(WORK INSTRUCTION): Would you please transcribe, exactly as written, the lines of the entries below starting at the one that holds "Error | Page 4 |" and ending at the one that holds "Forecast | Page 5 |", both included?

(INFORMATION SHOWN):
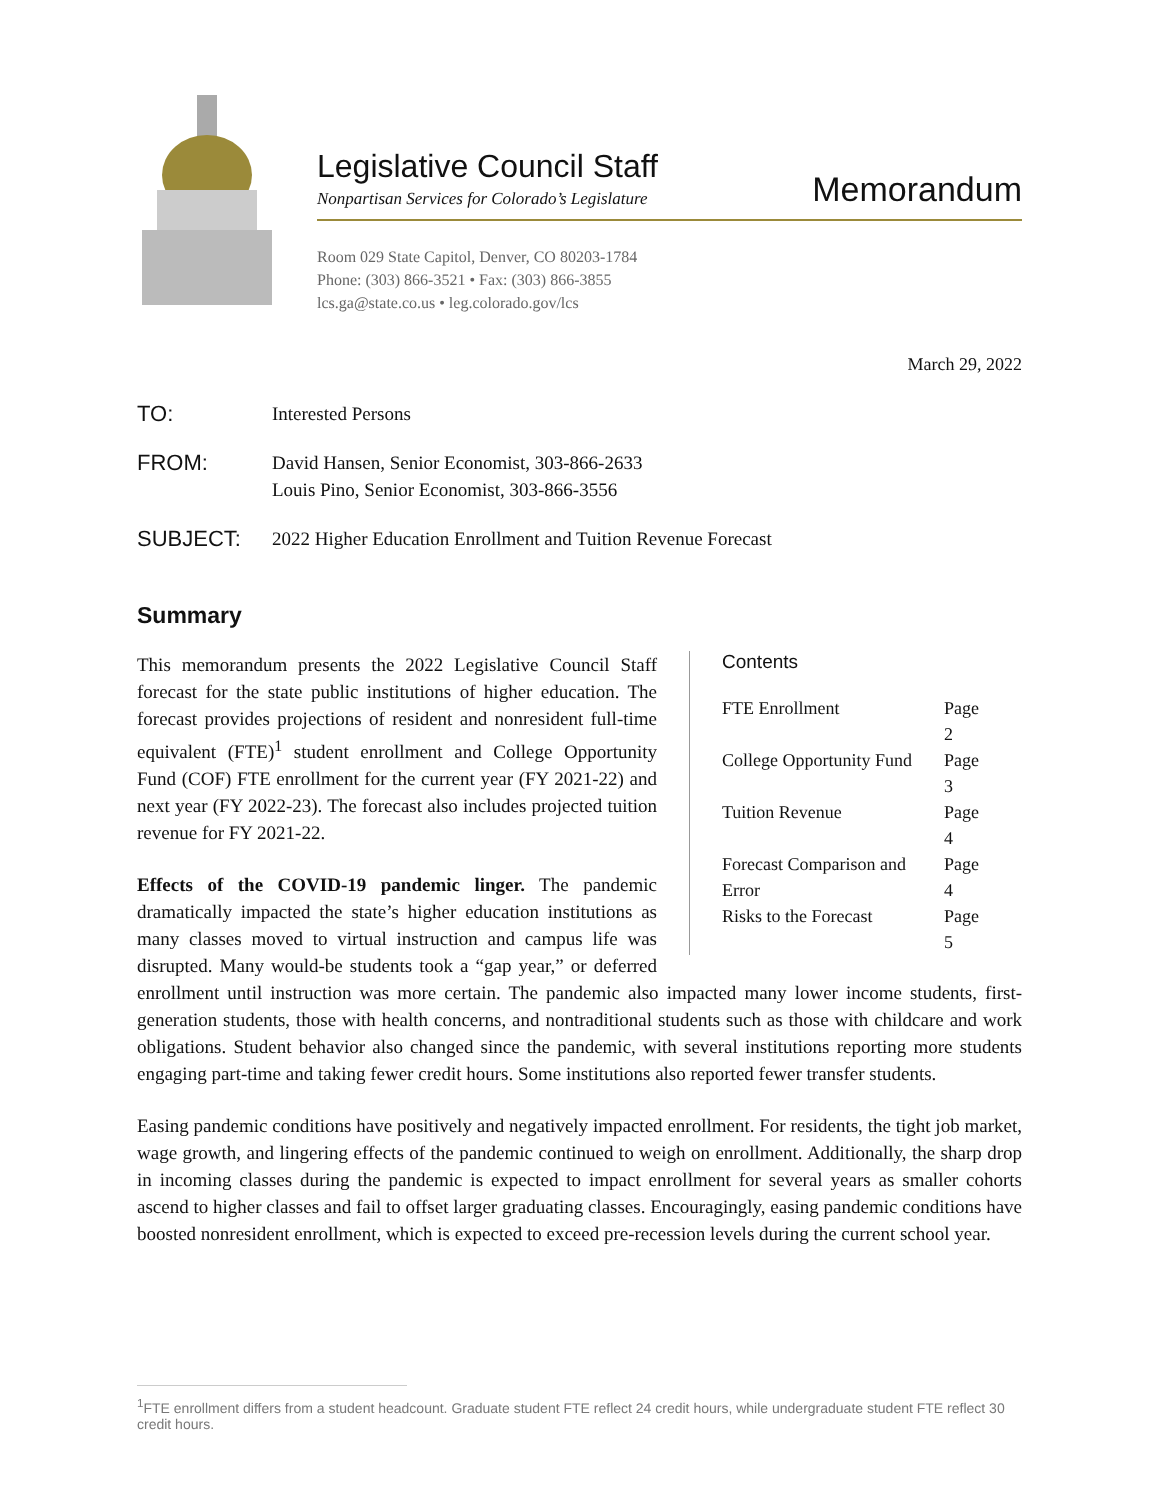Legislative Council Staff
Nonpartisan Services for Colorado’s Legislature
Memorandum
Room 029 State Capitol, Denver, CO 80203-1784
Phone: (303) 866-3521 • Fax: (303) 866-3855
lcs.ga@state.co.us • leg.colorado.gov/lcs
March 29, 2022
TO:
Interested Persons
FROM:
David Hansen, Senior Economist, 303-866-2633
Louis Pino, Senior Economist, 303-866-3556
SUBJECT:
2022 Higher Education Enrollment and Tuition Revenue Forecast
Summary
Contents
| FTE Enrollment | Page 2 |
| College Opportunity Fund | Page 3 |
| Tuition Revenue | Page 4 |
| Forecast Comparison and Error | Page 4 |
| Risks to the Forecast | Page 5 |
This memorandum presents the 2022 Legislative Council Staff forecast for the state public institutions of higher education. The forecast provides projections of resident and nonresident full-time equivalent (FTE)<sup>1</sup> student enrollment and College Opportunity Fund (COF) FTE enrollment for the current year (FY 2021-22) and next year (FY 2022-23). The forecast also includes projected tuition revenue for FY 2021-22.
Effects of the COVID-19 pandemic linger. The pandemic dramatically impacted the state’s higher education institutions as many classes moved to virtual instruction and campus life was disrupted. Many would-be students took a “gap year,” or deferred enrollment until instruction was more certain. The pandemic also impacted many lower income students, first-generation students, those with health concerns, and nontraditional students such as those with childcare and work obligations. Student behavior also changed since the pandemic, with several institutions reporting more students engaging part-time and taking fewer credit hours. Some institutions also reported fewer transfer students.
Easing pandemic conditions have positively and negatively impacted enrollment. For residents, the tight job market, wage growth, and lingering effects of the pandemic continued to weigh on enrollment. Additionally, the sharp drop in incoming classes during the pandemic is expected to impact enrollment for several years as smaller cohorts ascend to higher classes and fail to offset larger graduating classes. Encouragingly, easing pandemic conditions have boosted nonresident enrollment, which is expected to exceed pre-recession levels during the current school year.
<sup>1</sup> FTE enrollment differs from a student headcount. Graduate student FTE reflect 24 credit hours, while undergraduate student FTE reflect 30 credit hours.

(WRITTEN REPLY):
| Forecast Comparison and Error | Page 4 |
| Risks to the Forecast | Page 5 |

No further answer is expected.